Materials provided section start

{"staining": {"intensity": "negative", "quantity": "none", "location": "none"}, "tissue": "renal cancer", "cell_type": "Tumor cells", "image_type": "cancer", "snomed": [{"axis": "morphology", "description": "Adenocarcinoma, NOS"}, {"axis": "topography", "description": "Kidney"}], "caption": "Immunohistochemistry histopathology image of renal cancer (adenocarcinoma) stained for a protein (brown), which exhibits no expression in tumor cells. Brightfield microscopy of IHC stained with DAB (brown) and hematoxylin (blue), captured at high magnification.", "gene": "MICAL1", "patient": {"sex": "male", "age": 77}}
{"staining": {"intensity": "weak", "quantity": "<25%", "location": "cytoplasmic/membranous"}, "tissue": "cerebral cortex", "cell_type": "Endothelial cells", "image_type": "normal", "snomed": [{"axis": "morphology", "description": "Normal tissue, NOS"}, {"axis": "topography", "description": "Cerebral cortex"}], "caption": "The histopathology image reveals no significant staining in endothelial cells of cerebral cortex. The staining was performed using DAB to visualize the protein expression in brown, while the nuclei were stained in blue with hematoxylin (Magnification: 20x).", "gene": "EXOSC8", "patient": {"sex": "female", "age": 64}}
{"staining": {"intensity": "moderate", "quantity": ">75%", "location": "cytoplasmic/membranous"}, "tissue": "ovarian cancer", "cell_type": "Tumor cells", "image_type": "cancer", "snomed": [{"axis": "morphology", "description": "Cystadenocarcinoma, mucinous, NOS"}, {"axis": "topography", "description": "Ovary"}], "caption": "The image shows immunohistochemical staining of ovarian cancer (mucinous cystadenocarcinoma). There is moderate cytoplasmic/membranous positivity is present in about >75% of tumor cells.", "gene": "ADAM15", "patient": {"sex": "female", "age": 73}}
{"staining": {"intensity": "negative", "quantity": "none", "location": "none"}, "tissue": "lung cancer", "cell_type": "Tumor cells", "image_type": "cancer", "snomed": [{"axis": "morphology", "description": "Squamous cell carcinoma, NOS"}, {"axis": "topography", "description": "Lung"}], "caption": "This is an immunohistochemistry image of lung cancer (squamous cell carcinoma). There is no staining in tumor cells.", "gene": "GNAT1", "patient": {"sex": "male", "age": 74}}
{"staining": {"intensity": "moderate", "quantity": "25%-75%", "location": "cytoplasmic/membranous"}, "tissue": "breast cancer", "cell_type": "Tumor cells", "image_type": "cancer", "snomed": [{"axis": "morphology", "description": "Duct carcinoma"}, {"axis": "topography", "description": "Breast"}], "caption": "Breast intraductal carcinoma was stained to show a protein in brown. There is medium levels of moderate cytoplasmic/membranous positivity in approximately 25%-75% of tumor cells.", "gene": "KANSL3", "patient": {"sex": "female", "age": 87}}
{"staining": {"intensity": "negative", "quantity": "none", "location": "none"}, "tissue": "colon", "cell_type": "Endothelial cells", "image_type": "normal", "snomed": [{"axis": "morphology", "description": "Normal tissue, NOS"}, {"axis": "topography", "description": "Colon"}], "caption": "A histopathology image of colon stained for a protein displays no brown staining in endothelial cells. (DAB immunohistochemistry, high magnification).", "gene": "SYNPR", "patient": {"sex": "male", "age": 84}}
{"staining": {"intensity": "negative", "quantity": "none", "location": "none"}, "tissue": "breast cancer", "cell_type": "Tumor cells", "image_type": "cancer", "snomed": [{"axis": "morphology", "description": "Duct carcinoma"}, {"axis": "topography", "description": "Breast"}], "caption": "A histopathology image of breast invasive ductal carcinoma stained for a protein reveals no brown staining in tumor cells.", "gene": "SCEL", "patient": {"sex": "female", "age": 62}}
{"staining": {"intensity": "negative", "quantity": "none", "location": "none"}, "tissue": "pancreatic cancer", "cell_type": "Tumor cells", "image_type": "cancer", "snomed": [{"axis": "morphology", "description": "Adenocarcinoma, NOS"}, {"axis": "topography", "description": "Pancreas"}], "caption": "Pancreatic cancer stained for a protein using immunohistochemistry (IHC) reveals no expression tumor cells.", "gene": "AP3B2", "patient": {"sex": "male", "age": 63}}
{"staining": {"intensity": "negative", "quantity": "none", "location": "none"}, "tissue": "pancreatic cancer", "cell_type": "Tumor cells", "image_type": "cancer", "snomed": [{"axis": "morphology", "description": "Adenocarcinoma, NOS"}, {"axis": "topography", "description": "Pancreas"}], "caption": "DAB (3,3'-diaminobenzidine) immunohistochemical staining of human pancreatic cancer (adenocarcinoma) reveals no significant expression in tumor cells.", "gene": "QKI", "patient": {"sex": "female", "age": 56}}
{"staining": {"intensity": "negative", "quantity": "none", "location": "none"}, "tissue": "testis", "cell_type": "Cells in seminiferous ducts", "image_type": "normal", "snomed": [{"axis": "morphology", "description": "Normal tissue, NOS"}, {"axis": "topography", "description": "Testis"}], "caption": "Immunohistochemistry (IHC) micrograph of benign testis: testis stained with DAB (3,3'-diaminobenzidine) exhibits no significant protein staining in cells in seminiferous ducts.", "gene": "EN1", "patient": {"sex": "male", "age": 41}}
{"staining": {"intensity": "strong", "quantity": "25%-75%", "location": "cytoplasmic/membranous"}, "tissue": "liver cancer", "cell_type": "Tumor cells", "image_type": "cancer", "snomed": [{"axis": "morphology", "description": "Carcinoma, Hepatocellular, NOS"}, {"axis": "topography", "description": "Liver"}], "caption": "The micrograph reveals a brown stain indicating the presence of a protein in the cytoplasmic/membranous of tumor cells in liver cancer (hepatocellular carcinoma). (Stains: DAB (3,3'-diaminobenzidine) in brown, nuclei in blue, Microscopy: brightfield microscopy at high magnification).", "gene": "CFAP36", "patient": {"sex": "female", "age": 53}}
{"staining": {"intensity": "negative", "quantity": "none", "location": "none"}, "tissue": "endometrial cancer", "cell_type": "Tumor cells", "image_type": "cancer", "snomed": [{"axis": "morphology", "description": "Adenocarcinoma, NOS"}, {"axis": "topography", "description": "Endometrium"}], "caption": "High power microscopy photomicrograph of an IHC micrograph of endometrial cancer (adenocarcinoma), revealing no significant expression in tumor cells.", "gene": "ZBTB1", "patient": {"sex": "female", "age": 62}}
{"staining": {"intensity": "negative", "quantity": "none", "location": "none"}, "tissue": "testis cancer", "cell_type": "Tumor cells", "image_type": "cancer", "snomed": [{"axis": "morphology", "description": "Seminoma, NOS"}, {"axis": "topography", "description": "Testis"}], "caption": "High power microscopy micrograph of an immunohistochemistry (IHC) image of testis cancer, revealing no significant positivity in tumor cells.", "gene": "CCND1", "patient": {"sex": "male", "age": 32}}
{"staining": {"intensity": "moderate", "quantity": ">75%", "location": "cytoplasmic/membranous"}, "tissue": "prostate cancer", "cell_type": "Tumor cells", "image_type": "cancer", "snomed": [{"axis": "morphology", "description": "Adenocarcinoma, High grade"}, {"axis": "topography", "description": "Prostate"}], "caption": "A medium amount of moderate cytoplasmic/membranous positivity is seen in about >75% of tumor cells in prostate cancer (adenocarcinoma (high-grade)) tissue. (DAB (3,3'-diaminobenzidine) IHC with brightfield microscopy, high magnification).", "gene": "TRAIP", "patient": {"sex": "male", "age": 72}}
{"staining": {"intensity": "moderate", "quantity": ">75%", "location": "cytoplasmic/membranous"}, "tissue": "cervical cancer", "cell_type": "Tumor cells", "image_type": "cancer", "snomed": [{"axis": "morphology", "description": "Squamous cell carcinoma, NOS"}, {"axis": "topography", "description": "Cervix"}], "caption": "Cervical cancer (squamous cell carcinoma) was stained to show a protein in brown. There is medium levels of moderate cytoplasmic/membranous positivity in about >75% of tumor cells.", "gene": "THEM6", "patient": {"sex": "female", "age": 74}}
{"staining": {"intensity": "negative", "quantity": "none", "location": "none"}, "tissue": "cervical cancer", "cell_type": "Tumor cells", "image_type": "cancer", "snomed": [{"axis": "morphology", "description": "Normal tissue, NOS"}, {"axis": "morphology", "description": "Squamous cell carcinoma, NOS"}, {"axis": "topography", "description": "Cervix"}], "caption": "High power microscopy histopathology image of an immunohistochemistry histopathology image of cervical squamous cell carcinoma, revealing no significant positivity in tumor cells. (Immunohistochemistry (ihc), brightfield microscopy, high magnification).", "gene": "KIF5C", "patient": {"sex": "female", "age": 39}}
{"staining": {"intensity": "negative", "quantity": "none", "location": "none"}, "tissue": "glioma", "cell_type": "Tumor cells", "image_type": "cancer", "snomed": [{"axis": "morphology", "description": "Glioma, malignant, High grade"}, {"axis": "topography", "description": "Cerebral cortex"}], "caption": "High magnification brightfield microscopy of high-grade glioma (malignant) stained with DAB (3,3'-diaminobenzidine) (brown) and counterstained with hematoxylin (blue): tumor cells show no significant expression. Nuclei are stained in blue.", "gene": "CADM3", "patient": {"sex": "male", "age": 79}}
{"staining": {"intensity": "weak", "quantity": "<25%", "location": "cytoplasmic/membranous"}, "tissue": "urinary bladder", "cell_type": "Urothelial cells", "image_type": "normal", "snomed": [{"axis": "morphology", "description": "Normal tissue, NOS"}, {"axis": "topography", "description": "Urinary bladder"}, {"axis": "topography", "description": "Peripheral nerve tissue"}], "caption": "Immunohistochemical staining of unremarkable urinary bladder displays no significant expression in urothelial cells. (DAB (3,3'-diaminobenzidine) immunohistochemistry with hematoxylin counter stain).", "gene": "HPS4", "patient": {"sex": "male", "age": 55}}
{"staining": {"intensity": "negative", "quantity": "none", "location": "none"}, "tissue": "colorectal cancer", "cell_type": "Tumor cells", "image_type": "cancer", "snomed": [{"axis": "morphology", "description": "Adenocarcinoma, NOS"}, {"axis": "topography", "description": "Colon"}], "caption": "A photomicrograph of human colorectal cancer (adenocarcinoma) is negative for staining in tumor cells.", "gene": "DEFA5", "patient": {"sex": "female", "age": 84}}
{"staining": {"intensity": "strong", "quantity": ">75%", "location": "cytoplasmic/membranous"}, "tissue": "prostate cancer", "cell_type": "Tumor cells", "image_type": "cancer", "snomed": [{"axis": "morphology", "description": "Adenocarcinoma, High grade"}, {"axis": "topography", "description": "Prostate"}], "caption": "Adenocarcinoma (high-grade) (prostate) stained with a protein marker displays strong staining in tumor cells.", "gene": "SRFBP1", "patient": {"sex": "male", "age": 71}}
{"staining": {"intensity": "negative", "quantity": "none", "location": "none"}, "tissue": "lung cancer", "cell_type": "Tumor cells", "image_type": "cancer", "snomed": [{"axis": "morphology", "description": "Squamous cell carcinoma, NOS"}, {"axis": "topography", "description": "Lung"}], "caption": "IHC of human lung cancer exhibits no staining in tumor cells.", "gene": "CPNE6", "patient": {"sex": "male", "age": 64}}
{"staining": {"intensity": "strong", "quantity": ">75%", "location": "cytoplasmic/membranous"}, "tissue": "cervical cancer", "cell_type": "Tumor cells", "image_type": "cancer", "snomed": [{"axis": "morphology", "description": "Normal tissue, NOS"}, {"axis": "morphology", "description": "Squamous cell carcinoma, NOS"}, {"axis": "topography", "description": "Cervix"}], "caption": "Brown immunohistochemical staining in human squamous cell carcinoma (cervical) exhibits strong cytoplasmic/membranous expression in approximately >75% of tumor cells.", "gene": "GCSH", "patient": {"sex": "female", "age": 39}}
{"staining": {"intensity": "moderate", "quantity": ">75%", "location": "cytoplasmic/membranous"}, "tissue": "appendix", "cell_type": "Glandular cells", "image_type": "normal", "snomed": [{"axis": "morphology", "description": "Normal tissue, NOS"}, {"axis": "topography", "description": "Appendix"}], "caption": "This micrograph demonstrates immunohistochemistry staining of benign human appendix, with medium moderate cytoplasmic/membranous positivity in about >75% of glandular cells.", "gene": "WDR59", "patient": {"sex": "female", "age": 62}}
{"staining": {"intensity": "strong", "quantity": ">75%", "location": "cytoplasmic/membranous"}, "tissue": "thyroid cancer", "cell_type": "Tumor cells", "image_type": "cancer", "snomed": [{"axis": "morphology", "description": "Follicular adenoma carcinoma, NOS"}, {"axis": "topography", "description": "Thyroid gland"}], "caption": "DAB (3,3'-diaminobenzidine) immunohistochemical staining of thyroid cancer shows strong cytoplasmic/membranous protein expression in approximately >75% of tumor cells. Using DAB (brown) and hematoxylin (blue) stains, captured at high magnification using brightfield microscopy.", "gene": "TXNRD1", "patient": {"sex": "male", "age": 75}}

Materials provided section end

**Activity:** Referring to the material above, set down exactly the lines between the line with "(high-grade) (prostate) stained" and the line with "of human lung", inclusive, and no other lines.

**Written solution:**
{"staining": {"intensity": "strong", "quantity": ">75%", "location": "cytoplasmic/membranous"}, "tissue": "prostate cancer", "cell_type": "Tumor cells", "image_type": "cancer", "snomed": [{"axis": "morphology", "description": "Adenocarcinoma, High grade"}, {"axis": "topography", "description": "Prostate"}], "caption": "Adenocarcinoma (high-grade) (prostate) stained with a protein marker displays strong staining in tumor cells.", "gene": "SRFBP1", "patient": {"sex": "male", "age": 71}}
{"staining": {"intensity": "negative", "quantity": "none", "location": "none"}, "tissue": "lung cancer", "cell_type": "Tumor cells", "image_type": "cancer", "snomed": [{"axis": "morphology", "description": "Squamous cell carcinoma, NOS"}, {"axis": "topography", "description": "Lung"}], "caption": "IHC of human lung cancer exhibits no staining in tumor cells.", "gene": "CPNE6", "patient": {"sex": "male", "age": 64}}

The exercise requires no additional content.